I hypothesise the export times would be similar, but the responsiveness of the editing process would be different (ie the higher spec machines have greater responsiveness).
I also suspect that the Neural Engine is so efficient with DeepPrime processing that only a Apple ‘M’ machine that has vastly more GPU cores than its own Neural Engine will use the GPU to process DeepPrime.
Again, actual tests needed to verify this though.
Thank you for the extremely insightful contribution. This workflow. is also interesting for me. I still have a Macpro Intel and I’m a little surprised at how little faster the computing process of your M1 Studio is. Because for me these exact processes run on the built-in graphics card RX580. But the card’s fans start to run properly… I’m looking forward to my new Studio M3 and as many graphics processing cores as possible for Christmas… Thanks again. The objections of others here are completely irrelevant. Your post was aimed exactly at people like me, a user.

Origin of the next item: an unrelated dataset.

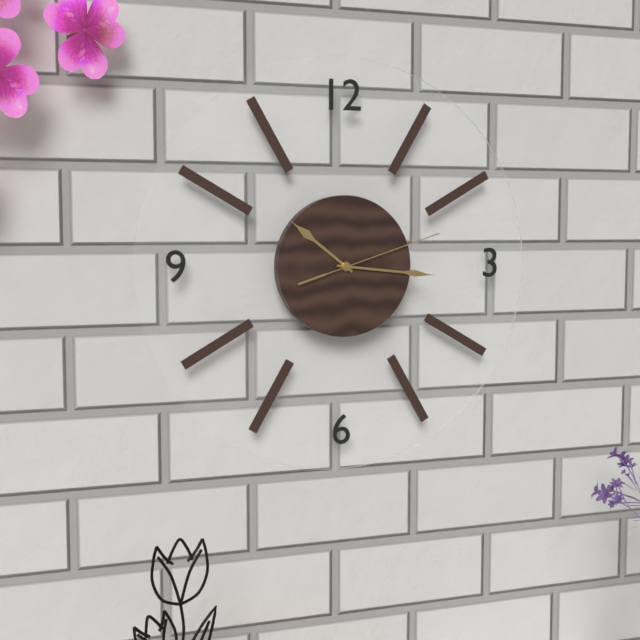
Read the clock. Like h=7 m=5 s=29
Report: h=10 m=16 s=12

I would be interested in another test between the two graphics configurations of the Macstudio. How relevant would something like that be? exactly with such a workflow. But I guess I’m lost there.

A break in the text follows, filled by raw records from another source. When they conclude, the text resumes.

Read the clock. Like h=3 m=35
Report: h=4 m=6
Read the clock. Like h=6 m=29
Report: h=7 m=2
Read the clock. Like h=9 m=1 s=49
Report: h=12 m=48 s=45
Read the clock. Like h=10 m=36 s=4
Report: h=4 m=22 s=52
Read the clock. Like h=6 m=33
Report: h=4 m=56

First thanks for the benchmarking, its of interest to me as an M1 user contemplating upgrading.
Also you said you didn’t know why DxO included the option. I suspect it’s from the days when many CPUs were single cored but a few multi-cored ones were appearing. On a single-core processor parallel processing could actually slow things down so setting it to off or 1 at a time would be better. But if you had multiple cores you could set it to as many cores as you had available and see a win. Nowadays multi-core CPUs are the norm and once you get above 4 or so parallel tasks other factors (like disk I/O contention and memory bus limits etc) start to dilute the benefits.
Does Geekbench analyse the performance of the Neural Engine on the ‘M’ chips?
I was not aware that it does, so it would be amazing if the benchmark has been updated so it is analysed.
Yes, totally agree. Very useful imo.
@albertyy1: I used an iMac Pro for several years and loved that system - especially the fact that it never seemed stressed even under heavy load - I never heard the fans spin up. That system was designed for heavy loads - not cost-effective for normal, simple work. I moved to the macStudio to move to the new architecture and I bought the Max version to get the best performance I could afford. (I have a developer friend who owns the Ultra - my reading of benchmarks indicated that was overkill.). I don’t think the M2 advanced much (my wife is using a M2 Mac Mini but I haven’t looked at that closely). The M3 really seems to have improved. In one sense, looking at the M1 vs M2 vs M3 SOC performance is irrelevant - if you are buying a new Mac these days you are going to get a M3 - Apple is moving that way aggressively. Mac Studio with the M3 is coming this year - and given these results with my MBP16 M3, that would be tempting. The issue then, is between the Pro and Max versions. My understanding is that the Pro-Max gap is larger for the M3. I have to balance cost, of course, I have been spending on getting 2TB internal SSDs - and Apple charges a premium for this. What I really want is 4 TB internal! That would make my backup strategy simplier as all my working data would be local. I now have documents and photo images split locally and on external TB drives - with a three step backup.
I’m glad this information has been helpful. I satisfied my curiosity - but it raised some new issues (as always seems to be the case).